Starting from the experimental evidence of a link between consciousness and complexity, we moved on to explore the mechanisms by which brain complexity collapses and recovers in the human brain. Specifically, we wanted to test the hypothesis that neuronal bistability – the intrinsic tendency of cortical neurons to fall into a silent OFF-period after an initial activation – may play an important role in impairing the brain’s capacity to engage in complex patterns of causal interactions not only during NREM sleep but also in anesthesia and in brain-injured patients.

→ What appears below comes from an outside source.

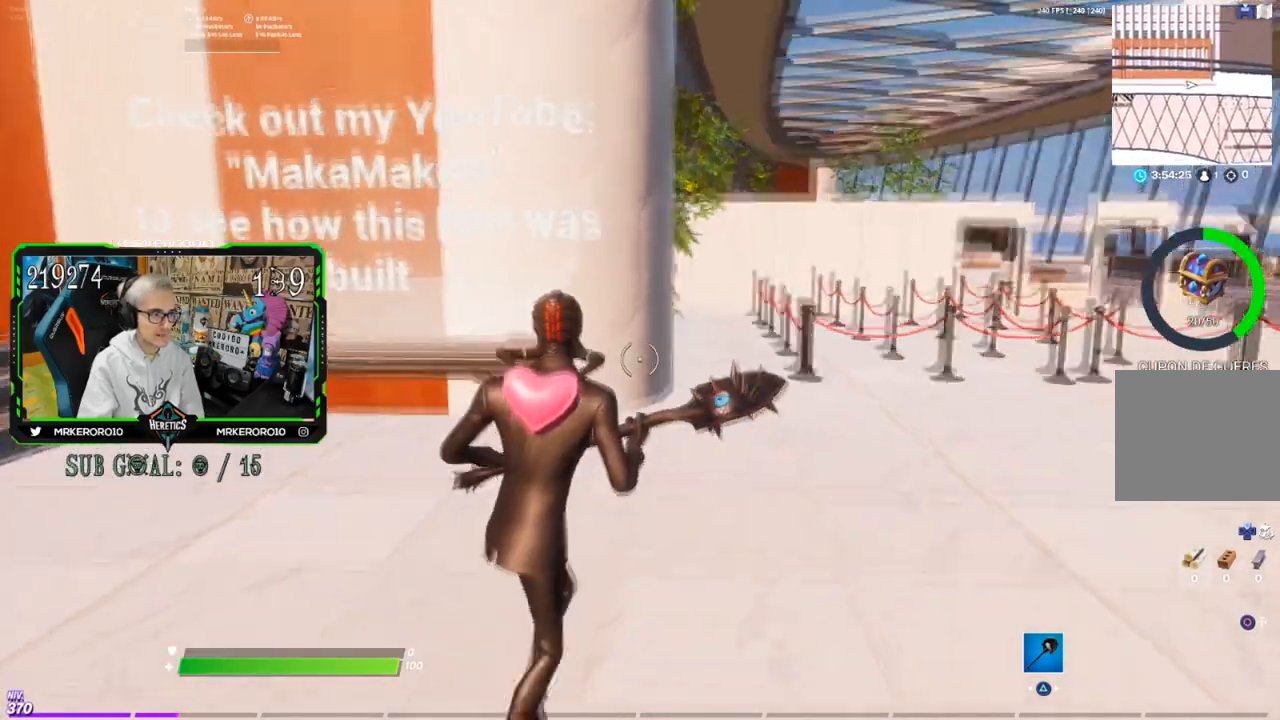
{"buttons": [], "left_stick": "left", "right_stick": "center", "events": [[17, "left_stick", "up"], [134, "left_stick", "up-left"], [351, "left_stick", "left"], [367, "right_stick", "up"], [484, "right_stick", "center"]]}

We address this question at multiple scales (macro, meso and micro) of investigation, by recording brain responses to direct cortical stimulations using (1) TMS/EEG, (2) intracranial electrical stimulation/recordings in neurosurgical patients as well as (3) in cortical slices. These measurements provide convergence evidence that bistability and neuronal OFF periods may play an important role in disrupting causality and in preventing the build-up of brain complexity. Since bistability is, in principle, a reversible dynamics, this finding may point to novel strategies to promote recovery of consciousness after brain injury.